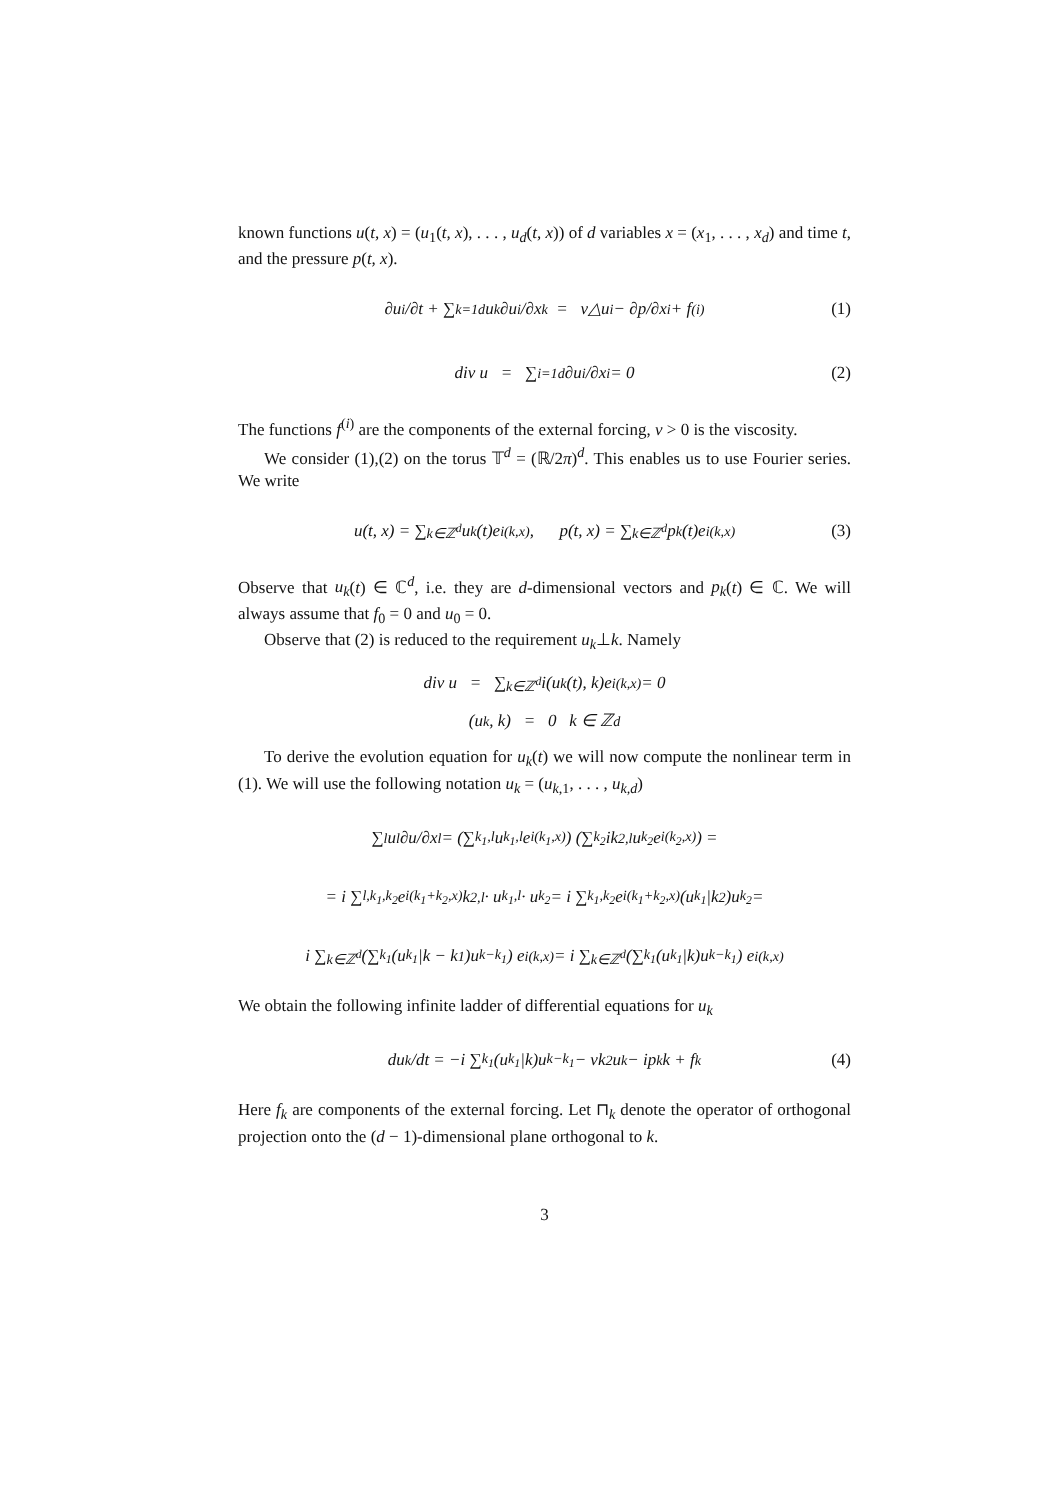known functions u(t, x) = (u<sub>1</sub>(t, x), . . . , u<sub>d</sub>(t, x)) of d variables x = (x<sub>1</sub>, . . . , x<sub>d</sub>) and time t, and the pressure p(t, x).
∂u<sub>i</sub>/∂t + ∑<sub>k=1</sub><sup>d</sup> u<sub>k</sub> ∂u<sub>i</sub>/∂x<sub>k</sub> = ν△u<sub>i</sub> − ∂p/∂x<sub>i</sub> + f<sup>(i)</sup> (1)
div u = ∑<sub>i=1</sub><sup>d</sup> ∂u<sub>i</sub>/∂x<sub>i</sub> = 0 (2)
The functions f<sup>(i)</sup> are the components of the external forcing, ν > 0 is the viscosity.
We consider (1),(2) on the torus 𝕋<sup>d</sup> = (ℝ/2π)<sup>d</sup>. This enables us to use Fourier series. We write
u(t, x) = ∑<sub>k∈ℤ<sup>d</sup></sub> u<sub>k</sub>(t)e<sup>i(k,x)</sup>, p(t, x) = ∑<sub>k∈ℤ<sup>d</sup></sub> p<sub>k</sub>(t)e<sup>i(k,x)</sup> (3)
Observe that u<sub>k</sub>(t) ∈ ℂ<sup>d</sup>, i.e. they are d-dimensional vectors and p<sub>k</sub>(t) ∈ ℂ. We will always assume that f<sub>0</sub> = 0 and u<sub>0</sub> = 0.
Observe that (2) is reduced to the requirement u<sub>k</sub>⊥k. Namely
div u = ∑<sub>k∈ℤ<sup>d</sup></sub> i(u<sub>k</sub>(t), k)e<sup>i(k,x)</sup> = 0
(u<sub>k</sub>, k) = 0 k ∈ ℤ<sup>d</sup>
To derive the evolution equation for u<sub>k</sub>(t) we will now compute the nonlinear term in (1). We will use the following notation u<sub>k</sub> = (u<sub>k,1</sub>, . . . , u<sub>k,d</sub>)
∑<sub>l</sub> u<sub>l</sub> ∂u/∂x<sub>l</sub> = (∑<sub>k<sub>1</sub>,l</sub> u<sub>k<sub>1</sub>,l</sub>e<sup>i(k<sub>1</sub>,x)</sup>) (∑<sub>k<sub>2</sub></sub> ik<sub>2,l</sub>u<sub>k<sub>2</sub></sub>e<sup>i(k<sub>2</sub>,x)</sup>) =
= i ∑<sub>l,k<sub>1</sub>,k<sub>2</sub></sub> e<sup>i(k<sub>1</sub>+k<sub>2</sub>,x)</sup>k<sub>2,l</sub> · u<sub>k<sub>1</sub>,l</sub> · u<sub>k<sub>2</sub></sub> = i ∑<sub>k<sub>1</sub>,k<sub>2</sub></sub> e<sup>i(k<sub>1</sub>+k<sub>2</sub>,x)</sup>(u<sub>k<sub>1</sub></sub>|k<sub>2</sub>)u<sub>k<sub>2</sub></sub> =
i ∑<sub>k∈ℤ<sup>d</sup></sub> (∑<sub>k<sub>1</sub></sub>(u<sub>k<sub>1</sub></sub>|k − k<sub>1</sub>)u<sub>k−k<sub>1</sub></sub>) e<sup>i(k,x)</sup> = i ∑<sub>k∈ℤ<sup>d</sup></sub> (∑<sub>k<sub>1</sub></sub>(u<sub>k<sub>1</sub></sub>|k)u<sub>k−k<sub>1</sub></sub>) e<sup>i(k,x)</sup>
We obtain the following infinite ladder of differential equations for u<sub>k</sub>
du<sub>k</sub>/dt = −i ∑<sub>k<sub>1</sub></sub>(u<sub>k<sub>1</sub></sub>|k)u<sub>k−k<sub>1</sub></sub> − νk<sup>2</sup>u<sub>k</sub> − ip<sub>k</sub>k + f<sub>k</sub> (4)
Here f<sub>k</sub> are components of the external forcing. Let ⊓<sub>k</sub> denote the operator of orthogonal projection onto the (d − 1)-dimensional plane orthogonal to k.
3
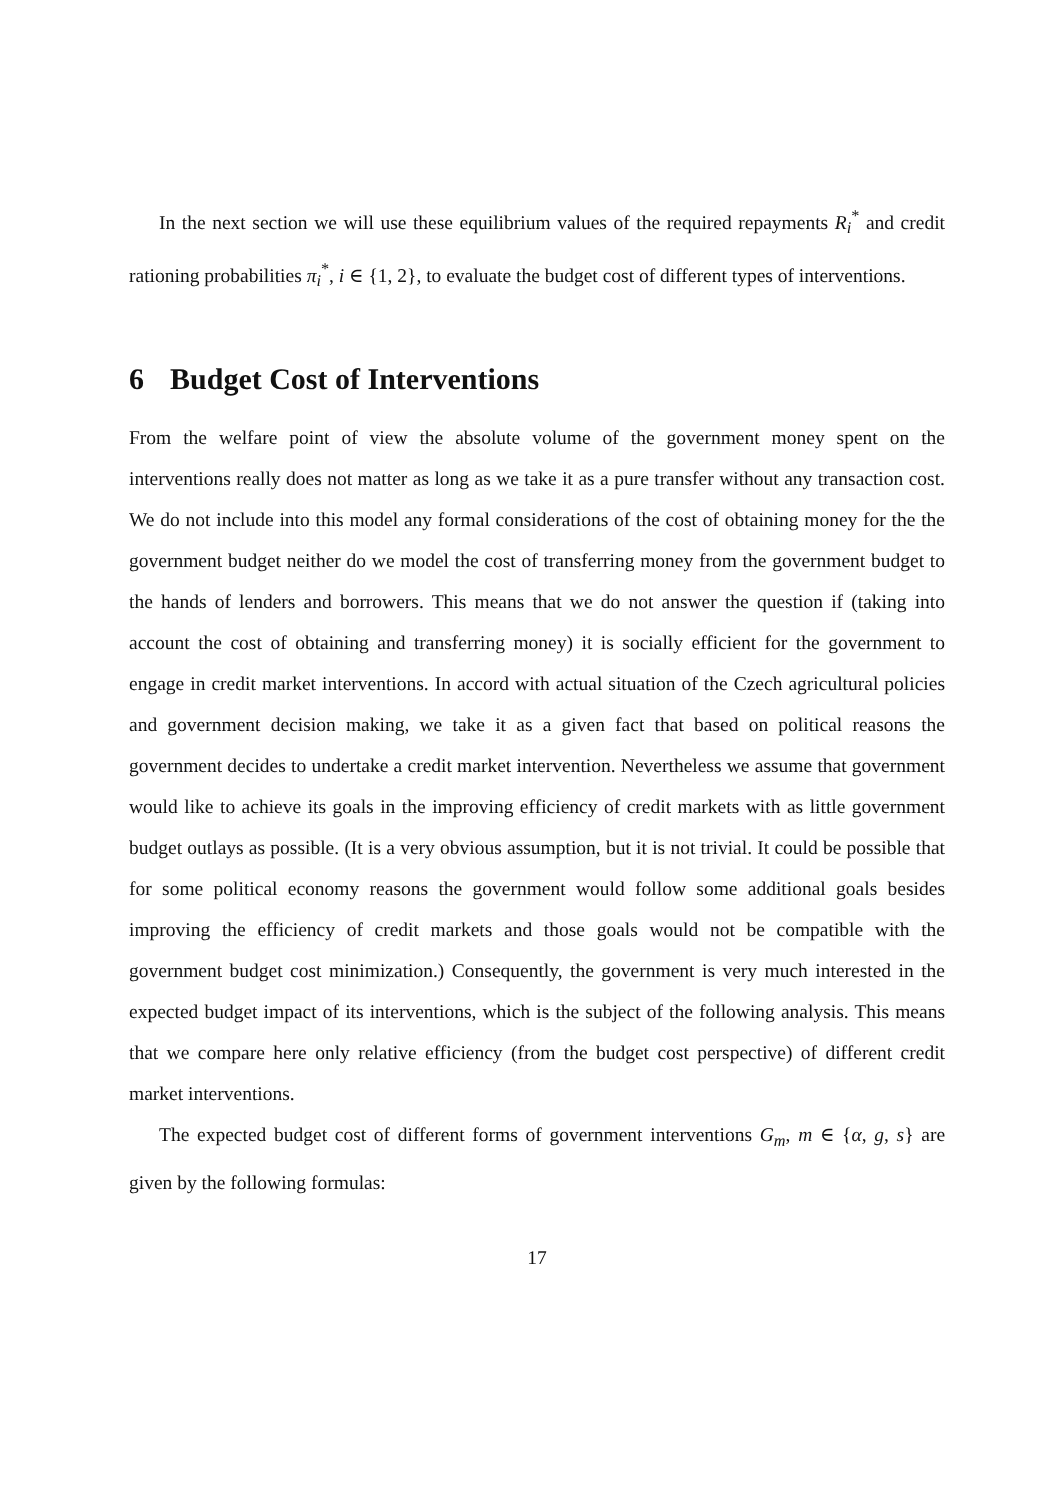In the next section we will use these equilibrium values of the required repayments R<sub>i</sub><sup>*</sup> and credit rationing probabilities π<sub>i</sub><sup>*</sup>, i ∈ {1, 2}, to evaluate the budget cost of different types of interventions.
6 Budget Cost of Interventions
From the welfare point of view the absolute volume of the government money spent on the interventions really does not matter as long as we take it as a pure transfer without any transaction cost. We do not include into this model any formal considerations of the cost of obtaining money for the the government budget neither do we model the cost of transferring money from the government budget to the hands of lenders and borrowers. This means that we do not answer the question if (taking into account the cost of obtaining and transferring money) it is socially efficient for the government to engage in credit market interventions. In accord with actual situation of the Czech agricultural policies and government decision making, we take it as a given fact that based on political reasons the government decides to undertake a credit market intervention. Nevertheless we assume that government would like to achieve its goals in the improving efficiency of credit markets with as little government budget outlays as possible. (It is a very obvious assumption, but it is not trivial. It could be possible that for some political economy reasons the government would follow some additional goals besides improving the efficiency of credit markets and those goals would not be compatible with the government budget cost minimization.) Consequently, the government is very much interested in the expected budget impact of its interventions, which is the subject of the following analysis. This means that we compare here only relative efficiency (from the budget cost perspective) of different credit market interventions.
The expected budget cost of different forms of government interventions G<sub>m</sub>, m ∈ {α, g, s} are given by the following formulas:
17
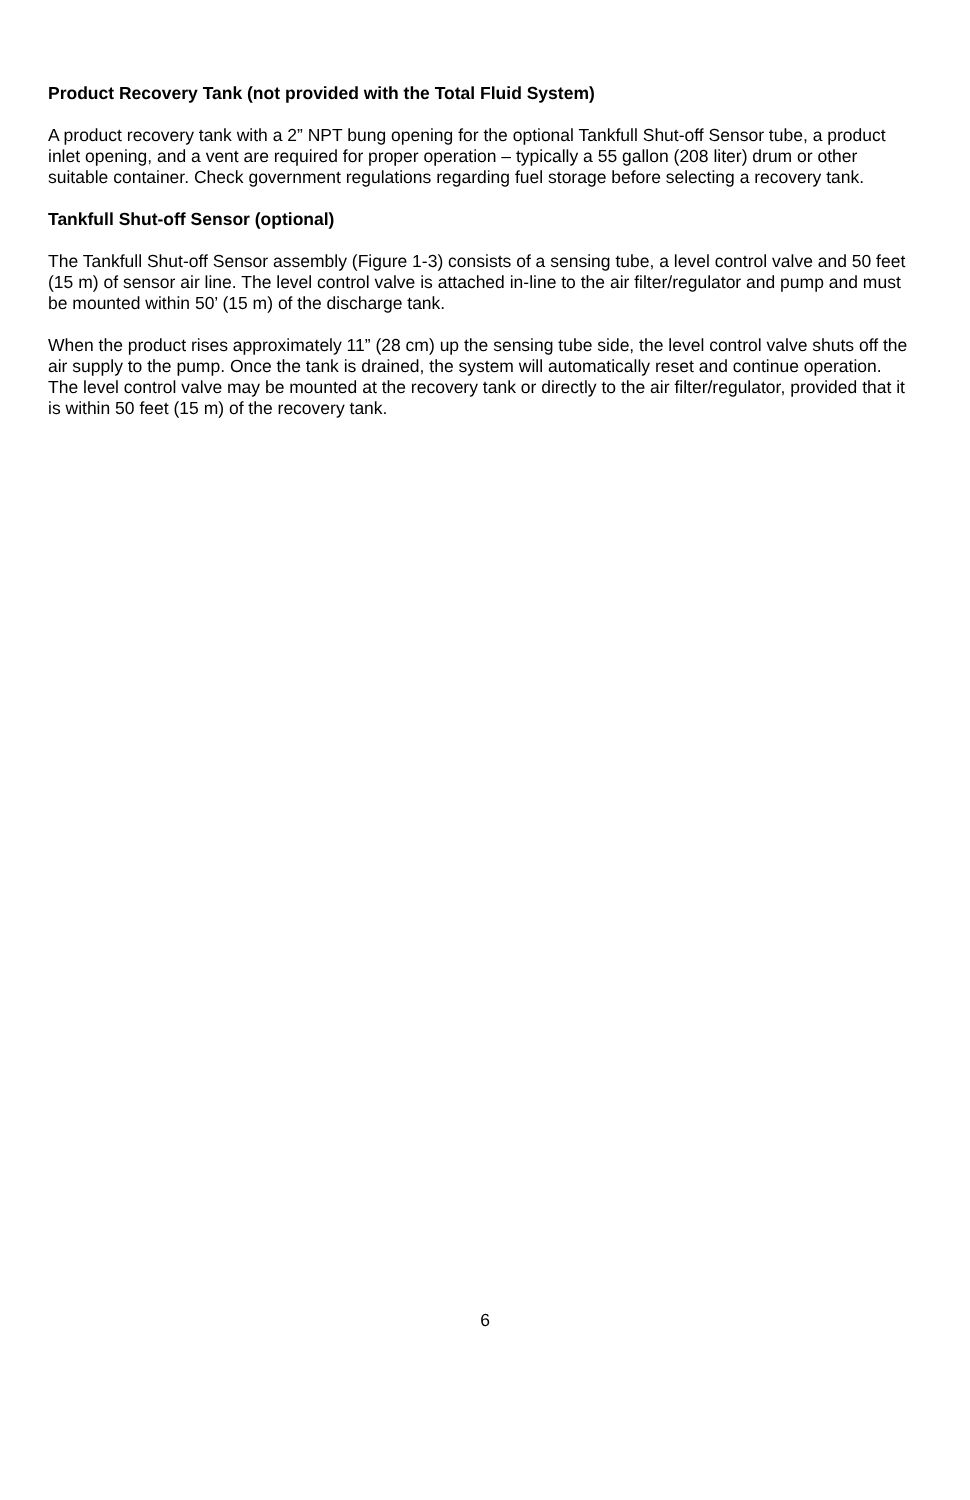Product Recovery Tank (not provided with the Total Fluid System)
A product recovery tank with a 2” NPT bung opening for the optional Tankfull Shut-off Sensor tube, a product inlet opening, and a vent are required for proper operation – typically a 55 gallon (208 liter) drum or other suitable container. Check government regulations regarding fuel storage before selecting a recovery tank.
Tankfull Shut-off Sensor (optional)
The Tankfull Shut-off Sensor assembly (Figure 1-3) consists of a sensing tube, a level control valve and 50 feet (15 m) of sensor air line. The level control valve is attached in-line to the air filter/regulator and pump and must be mounted within 50’ (15 m) of the discharge tank.
When the product rises approximately 11” (28 cm) up the sensing tube side, the level control valve shuts off the air supply to the pump. Once the tank is drained, the system will automatically reset and continue operation. The level control valve may be mounted at the recovery tank or directly to the air filter/regulator, provided that it is within 50 feet (15 m) of the recovery tank.
6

▶ Action item: Copy out every line of the material above precisely, omitting the pictures.

▶ Task result:
known functions u(t, x) = (u<sub>1</sub>(t, x), . . . , u<sub>d</sub>(t, x)) of d variables x = (x<sub>1</sub>, . . . , x<sub>d</sub>) and time t, and the pressure p(t, x).
∂u<sub>i</sub>/∂t + ∑<sub>k=1</sub><sup>d</sup> u<sub>k</sub> ∂u<sub>i</sub>/∂x<sub>k</sub> = ν△u<sub>i</sub> − ∂p/∂x<sub>i</sub> + f<sup>(i)</sup> (1)
div u = ∑<sub>i=1</sub><sup>d</sup> ∂u<sub>i</sub>/∂x<sub>i</sub> = 0 (2)
The functions f<sup>(i)</sup> are the components of the external forcing, ν > 0 is the viscosity.
We consider (1),(2) on the torus 𝕋<sup>d</sup> = (ℝ/2π)<sup>d</sup>. This enables us to use Fourier series. We write
u(t, x) = ∑<sub>k∈ℤ<sup>d</sup></sub> u<sub>k</sub>(t)e<sup>i(k,x)</sup>, p(t, x) = ∑<sub>k∈ℤ<sup>d</sup></sub> p<sub>k</sub>(t)e<sup>i(k,x)</sup> (3)
Observe that u<sub>k</sub>(t) ∈ ℂ<sup>d</sup>, i.e. they are d-dimensional vectors and p<sub>k</sub>(t) ∈ ℂ. We will always assume that f<sub>0</sub> = 0 and u<sub>0</sub> = 0.
Observe that (2) is reduced to the requirement u<sub>k</sub>⊥k. Namely
div u = ∑<sub>k∈ℤ<sup>d</sup></sub> i(u<sub>k</sub>(t), k)e<sup>i(k,x)</sup> = 0
(u<sub>k</sub>, k) = 0 k ∈ ℤ<sup>d</sup>
To derive the evolution equation for u<sub>k</sub>(t) we will now compute the nonlinear term in (1). We will use the following notation u<sub>k</sub> = (u<sub>k,1</sub>, . . . , u<sub>k,d</sub>)
∑<sub>l</sub> u<sub>l</sub> ∂u/∂x<sub>l</sub> = (∑<sub>k<sub>1</sub>,l</sub> u<sub>k<sub>1</sub>,l</sub>e<sup>i(k<sub>1</sub>,x)</sup>) (∑<sub>k<sub>2</sub></sub> ik<sub>2,l</sub>u<sub>k<sub>2</sub></sub>e<sup>i(k<sub>2</sub>,x)</sup>) =
= i ∑<sub>l,k<sub>1</sub>,k<sub>2</sub></sub> e<sup>i(k<sub>1</sub>+k<sub>2</sub>,x)</sup>k<sub>2,l</sub> · u<sub>k<sub>1</sub>,l</sub> · u<sub>k<sub>2</sub></sub> = i ∑<sub>k<sub>1</sub>,k<sub>2</sub></sub> e<sup>i(k<sub>1</sub>+k<sub>2</sub>,x)</sup>(u<sub>k<sub>1</sub></sub>|k<sub>2</sub>)u<sub>k<sub>2</sub></sub> =
i ∑<sub>k∈ℤ<sup>d</sup></sub> (∑<sub>k<sub>1</sub></sub>(u<sub>k<sub>1</sub></sub>|k − k<sub>1</sub>)u<sub>k−k<sub>1</sub></sub>) e<sup>i(k,x)</sup> = i ∑<sub>k∈ℤ<sup>d</sup></sub> (∑<sub>k<sub>1</sub></sub>(u<sub>k<sub>1</sub></sub>|k)u<sub>k−k<sub>1</sub></sub>) e<sup>i(k,x)</sup>
We obtain the following infinite ladder of differential equations for u<sub>k</sub>
du<sub>k</sub>/dt = −i ∑<sub>k<sub>1</sub></sub>(u<sub>k<sub>1</sub></sub>|k)u<sub>k−k<sub>1</sub></sub> − νk<sup>2</sup>u<sub>k</sub> − ip<sub>k</sub>k + f<sub>k</sub> (4)
Here f<sub>k</sub> are components of the external forcing. Let ⊓<sub>k</sub> denote the operator of orthogonal projection onto the (d − 1)-dimensional plane orthogonal to k.
3
In the next section we will use these equilibrium values of the required repayments R<sub>i</sub><sup>*</sup> and credit rationing probabilities π<sub>i</sub><sup>*</sup>, i ∈ {1, 2}, to evaluate the budget cost of different types of interventions.
6 Budget Cost of Interventions
From the welfare point of view the absolute volume of the government money spent on the interventions really does not matter as long as we take it as a pure transfer without any transaction cost. We do not include into this model any formal considerations of the cost of obtaining money for the the government budget neither do we model the cost of transferring money from the government budget to the hands of lenders and borrowers. This means that we do not answer the question if (taking into account the cost of obtaining and transferring money) it is socially efficient for the government to engage in credit market interventions. In accord with actual situation of the Czech agricultural policies and government decision making, we take it as a given fact that based on political reasons the government decides to undertake a credit market intervention. Nevertheless we assume that government would like to achieve its goals in the improving efficiency of credit markets with as little government budget outlays as possible. (It is a very obvious assumption, but it is not trivial. It could be possible that for some political economy reasons the government would follow some additional goals besides improving the efficiency of credit markets and those goals would not be compatible with the government budget cost minimization.) Consequently, the government is very much interested in the expected budget impact of its interventions, which is the subject of the following analysis. This means that we compare here only relative efficiency (from the budget cost perspective) of different credit market interventions.
The expected budget cost of different forms of government interventions G<sub>m</sub>, m ∈ {α, g, s} are given by the following formulas:
17
Product Recovery Tank (not provided with the Total Fluid System)
A product recovery tank with a 2” NPT bung opening for the optional Tankfull Shut-off Sensor tube, a product inlet opening, and a vent are required for proper operation – typically a 55 gallon (208 liter) drum or other suitable container. Check government regulations regarding fuel storage before selecting a recovery tank.
Tankfull Shut-off Sensor (optional)
The Tankfull Shut-off Sensor assembly (Figure 1-3) consists of a sensing tube, a level control valve and 50 feet (15 m) of sensor air line. The level control valve is attached in-line to the air filter/regulator and pump and must be mounted within 50’ (15 m) of the discharge tank.
When the product rises approximately 11” (28 cm) up the sensing tube side, the level control valve shuts off the air supply to the pump. Once the tank is drained, the system will automatically reset and continue operation. The level control valve may be mounted at the recovery tank or directly to the air filter/regulator, provided that it is within 50 feet (15 m) of the recovery tank.
6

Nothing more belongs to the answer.